(Screenshot and code edit data)
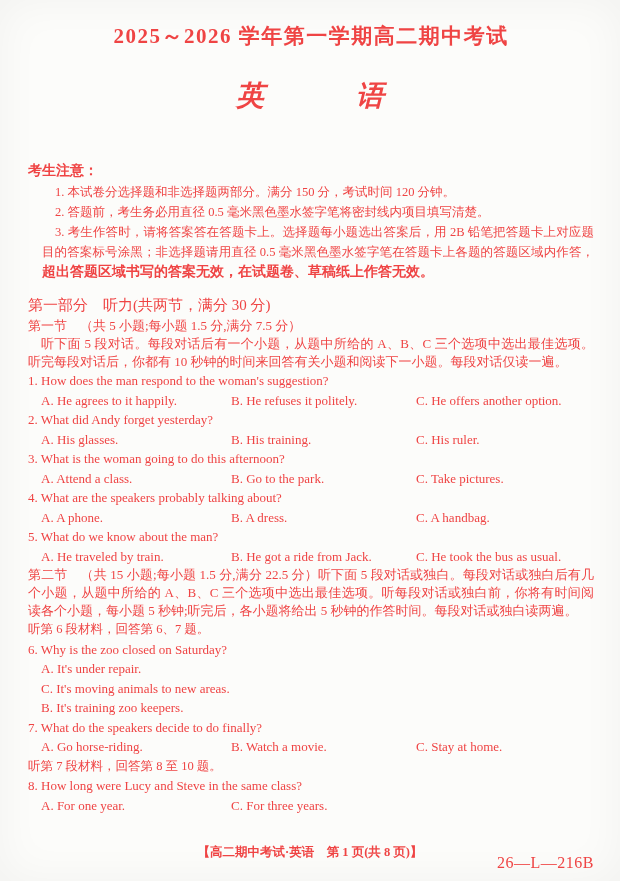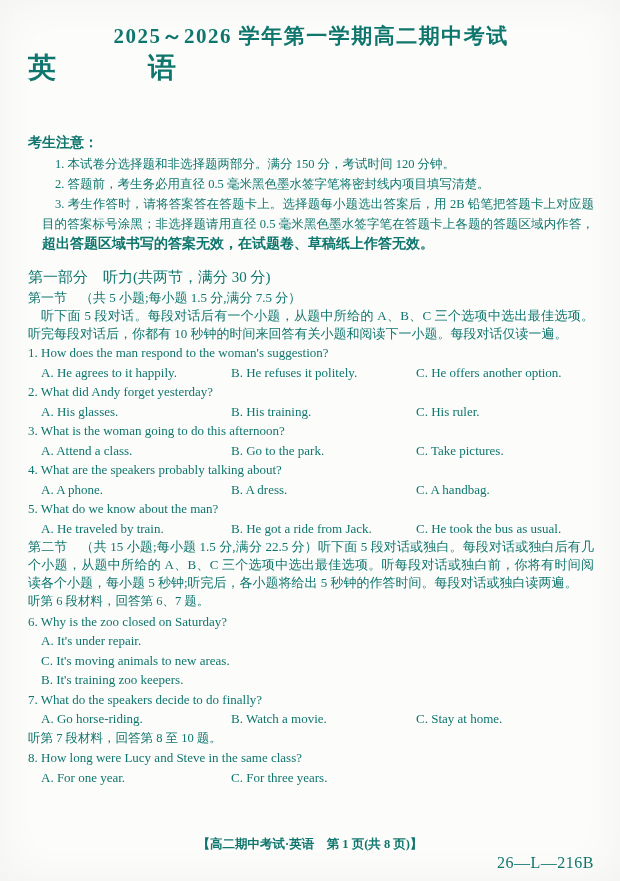--- a/index.html
+++ b/index.html
@@ -7,38 +7,41 @@
   body {
     width: 620px; height: 881px;
     background: #e9e9e7;
     font-family: "Liberation Serif", "DejaVu Serif", serif;
   }
   .page {
     position: relative;
     width: 620px; height: 881px;
     background: #fcfcfa;
     padding: 16px 26px 64px 28px;
-    color: #0f766e;
+    color: #ef4444;
     overflow: hidden;
     box-shadow: inset 0 0 45px rgba(0,0,0,0.045);
   }
   .exam-title {
     text-align: center;
     font-size: 21px;
     font-weight: bold;
     letter-spacing: 1.5px;
     margin-top: 6px;
     line-height: 28px;
   }
   .subject {
+    text-align: center;
     font-size: 28px;
     font-weight: bold;
+    margin-top: 28px;
     line-height: 36px;
     white-space: pre;
     letter-spacing: 2px;
+    font-style: italic;
   }
   .notice { margin-top: 46px; }
   .notice-heading {
     font-size: 14px;
     font-weight: bold;
     line-height: 22px;
   }
   .notice-item {
     font-size: 12.5px;
     line-height: 20px;
@@ -69,21 +72,21 @@
   .q { font-size: 13px; line-height: 19.5px; }
   .q .qt { text-align: left; }
   .opts { display: flex; padding-left: 13px; }
   .opts .o1 { width: 190px; }
   .opts .o2 { width: 185px; }
   .opts .o3 { flex: 1; }
   .opt-stacked { padding-left: 13px; }
   .material { font-size: 12.5px; line-height: 19.5px; }
   .footer-center {
     position: absolute;
-    left: 0; right: 0; bottom: 28px;
+    left: 0; right: 0; bottom: 20px;
     text-align: center;
     font-weight: bold;
     font-size: 12.5px;
   }
   .footer-code {
     position: absolute;
     right: 26px; bottom: 9px;
     font-size: 16px;
     letter-spacing: 0.5px;
   }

Job item:
Please quote exactly the lines from the one containing "background: #fcfcfa;" through the last line of the records above, both included, and nothing else.

Solved exercise:
     background: #fcfcfa;
     padding: 16px 26px 64px 28px;
-    color: #0f766e;
+    color: #ef4444;
     overflow: hidden;
     box-shadow: inset 0 0 45px rgba(0,0,0,0.045);
   }
   .exam-title {
     text-align: center;
     font-size: 21px;
     font-weight: bold;
     letter-spacing: 1.5px;
     margin-top: 6px;
     line-height: 28px;
   }
   .subject {
+    text-align: center;
     font-size: 28px;
     font-weight: bold;
+    margin-top: 28px;
     line-height: 36px;
     white-space: pre;
     letter-spacing: 2px;
+    font-style: italic;
   }
   .notice { margin-top: 46px; }
   .notice-heading {
     font-size: 14px;
     font-weight: bold;
     line-height: 22px;
   }
   .notice-item {
     font-size: 12.5px;
     line-height: 20px;
@@ -69,21 +72,21 @@
   .q { font-size: 13px; line-height: 19.5px; }
   .q .qt { text-align: left; }
   .opts { display: flex; padding-left: 13px; }
   .opts .o1 { width: 190px; }
   .opts .o2 { width: 185px; }
   .opts .o3 { flex: 1; }
   .opt-stacked { padding-left: 13px; }
   .material { font-size: 12.5px; line-height: 19.5px; }
   .footer-center {
     position: absolute;
-    left: 0; right: 0; bottom: 28px;
+    left: 0; right: 0; bottom: 20px;
     text-align: center;
     font-weight: bold;
     font-size: 12.5px;
   }
   .footer-code {
     position: absolute;
     right: 26px; bottom: 9px;
     font-size: 16px;
     letter-spacing: 0.5px;
   }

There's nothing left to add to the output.